> [YOUR OBJECTIVE]:
This exercise asks for the entries to be repeated exactly, without their images.

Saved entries
__________________________________________________

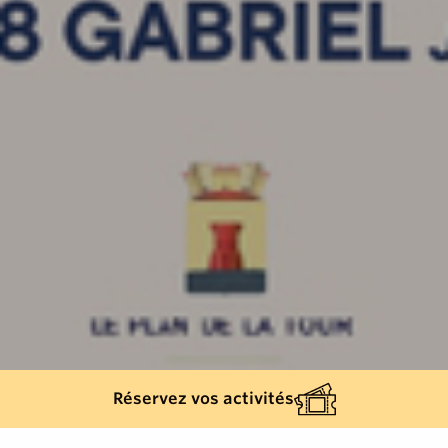
Réservez vos activités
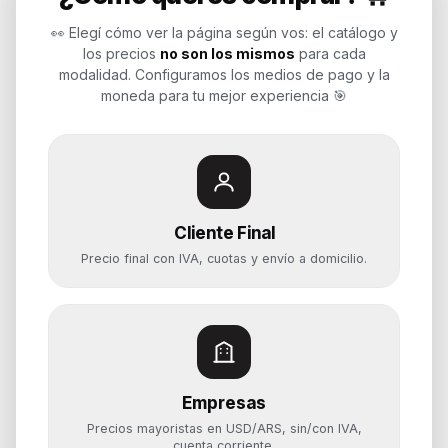
empresas, revendedores y personas.
👀 Elegí cómo ver la página según vos: el catálogo y
Potenciamos tu mundo.
los precios
no son los mismos
para cada
modalidad. Configuramos los medios de pago y la
Time to work
moneda para tu mejor experiencia 🎯
Categorías
Notebooks
Cliente Final
Computadoras y PCs
Precio final con IVA, cuotas y envío a domicilio.
Servidores y NAS
Componentes
Almacenamiento
Monitores y Pantallas
Empresas
Ayuda
Precios mayoristas en USD/ARS, sin/con IVA,
Mis pedidos
cuenta corriente.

__________________________________________________

> [SOLUTION TO THE PROBLEM]:
Réservez vos activités
empresas, revendedores y personas.
👀 Elegí cómo ver la página según vos: el catálogo y
Potenciamos tu mundo.
los precios
no son los mismos
para cada
modalidad. Configuramos los medios de pago y la
Time to work
moneda para tu mejor experiencia 🎯
Categorías
Notebooks
Cliente Final
Computadoras y PCs
Precio final con IVA, cuotas y envío a domicilio.
Servidores y NAS
Componentes
Almacenamiento
Monitores y Pantallas
Empresas
Ayuda
Precios mayoristas en USD/ARS, sin/con IVA,
Mis pedidos
cuenta corriente.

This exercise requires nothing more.